Il governo conosce gli impatti ambientali delle piattaforme offshore petrolifere e metaniere?

Interrogazione parlamentare di Rossella Muroni dopo l’incidente alla piattaforma Barbara F

[8 Aprile 2019]

La deputata di Liberi e Uguali Rossella Muroni ha presentato un’interrogazione parlamentare, rivolta al ministro dell’ambiente e della tutela del territorio e del mare Sergio Costa e a quello dello sviluppo economico il vicepremier Luigi Di Maio, che parte dalla convinzione che «L’incidente avvenuto il 5 marzo 2019 sulla piattaforma metanifera Barbara F., posizionata a circa 60 chilometri da Ravenna, che ha portato alla morte di una persona e al ferimento di altre due, ha posto nuovamente l’attenzione sulla sicurezza sul lavoro e sulla sicurezza ambientale di queste strutture».

La Muroni ricorda a Costa e Di Maio che «Quanto avvenuto avrebbe potuto anche portare a un rilevante incidente ambientale con conseguente danno all’ecosistema marino; si pone quindi, il problema di un maggiore controllo delle piattaforme petrolifere sotto tutti i punti di vista».

La deputata di Leu, fa riferimento al dossier “Trivelle fuorilegge” pubblicato da Greenpeace nel marzo 2016 e sottolinea che «aveva già posto all’attenzione dell’opinione pubblica l’impatto che queste strutture hanno sull’ambiente circostante, certificando il fatto che le trivelle sono impianti impattanti; per diverse di queste strutture infatti, erano state riscontrate forti criticità nei sedimenti intorno alle piattaforme per diversi metalli pesanti (mercurio, cadmio, piombo, arsenico, cromo, nichel, zinco, bario) oltre agli idrocarburi policiclici aromatici (Ipa) e agli oli minerali totali. Le stesse criticità erano state trovate anche nei mitili (Mytilus galloprovincialis) adesi ai piloni delle piattaforme».

La Muroni evidenzia che «Nel documento di Greenpeace si riporta che i monitoraggi sono realizzati da Ispra con la committenza di Eni, sulla base di una apposita convenzione Eni-Ispra. I monitoraggi prevedono analisi chimico-fisiche su campioni di acqua, sedimenti marini e mitili che crescono nei pressi delle piattaforme; inoltre, si pone l’attenzione anche su un altro aspetto poco conosciuto che riguarda sempre l’estrazione del gas e del petrolio in Adriatico.
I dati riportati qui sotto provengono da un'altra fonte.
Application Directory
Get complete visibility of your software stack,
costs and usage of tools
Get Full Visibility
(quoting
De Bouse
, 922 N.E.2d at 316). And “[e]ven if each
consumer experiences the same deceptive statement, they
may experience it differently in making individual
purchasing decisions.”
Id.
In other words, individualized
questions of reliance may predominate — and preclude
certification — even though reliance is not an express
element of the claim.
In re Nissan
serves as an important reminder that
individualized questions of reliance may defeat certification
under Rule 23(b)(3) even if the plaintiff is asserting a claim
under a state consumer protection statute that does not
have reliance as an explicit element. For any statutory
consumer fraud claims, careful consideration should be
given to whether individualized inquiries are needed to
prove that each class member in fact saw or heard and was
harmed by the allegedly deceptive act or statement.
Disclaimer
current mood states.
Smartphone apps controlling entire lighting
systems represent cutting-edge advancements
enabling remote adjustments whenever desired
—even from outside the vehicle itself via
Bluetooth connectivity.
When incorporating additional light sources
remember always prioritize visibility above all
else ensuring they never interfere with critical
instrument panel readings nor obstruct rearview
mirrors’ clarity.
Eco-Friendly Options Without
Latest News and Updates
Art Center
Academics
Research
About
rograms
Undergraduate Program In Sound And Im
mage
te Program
Le piattaforme metanifere/petrolifere che richiedono l’autorizzazione per lo scarico in mare e/o la reiniezione delle acque di strato e che quindi sono oggetto di monitoraggio ambientale sono circa una quarantina. Ma, come si legge nell’interpellanza parlamentare, «Le piattaforme offshore attive, però, sono molte di più, circa 130/140; di queste piattaforme circa 90 sono quelle che non scaricano e non reiniettano e per loro non è previsto, a norma di legge vigente, alcun monitoraggio. E’ del tutto evidente che per queste piattaforme dal punto di vista ambientale non si ha a disposizione alcun dato»:

Per questo Rossella Muroni chiede ai ministri dell’ambiente e dello sviluppo economico «Se il Governo non ritenga opportuno che l’Eni stipuli una convenzione direttamente con il Ministero dell’ambiente e della tutela del territorio e del mare, che poi dia l’incarico all’Ispra di effettuare i monitoraggi; se non si intendano rendere pubblici i risultati e le valutazioni dei monitoraggi ambientali che annualmente le società petrolifere inviano al Ministero dell’ambiente e della tutela del territorio e del mare e se queste valutazioni abbiano confermato le criticità evidenziate nel dossier di Greenpeace; se, a fronte di questo, si sia proceduto a sospendere o a negare il rinnovo dell’autorizzazione allo scarico in mare e/o alla reiniezione delle acque di strato così come previsto dalla normativa vigente; se, sulla questione delle piattaforme metanifere/petrolifere presenti nell’Adriatico descritta in premessa, il Governo abbia intenzione di porre rimedio al vuoto normativo e se, nel frattempo, abbia comunque intenzione di promuovere un controllo ambientale preliminare per conoscere gli impatti di queste strutture non monitorate».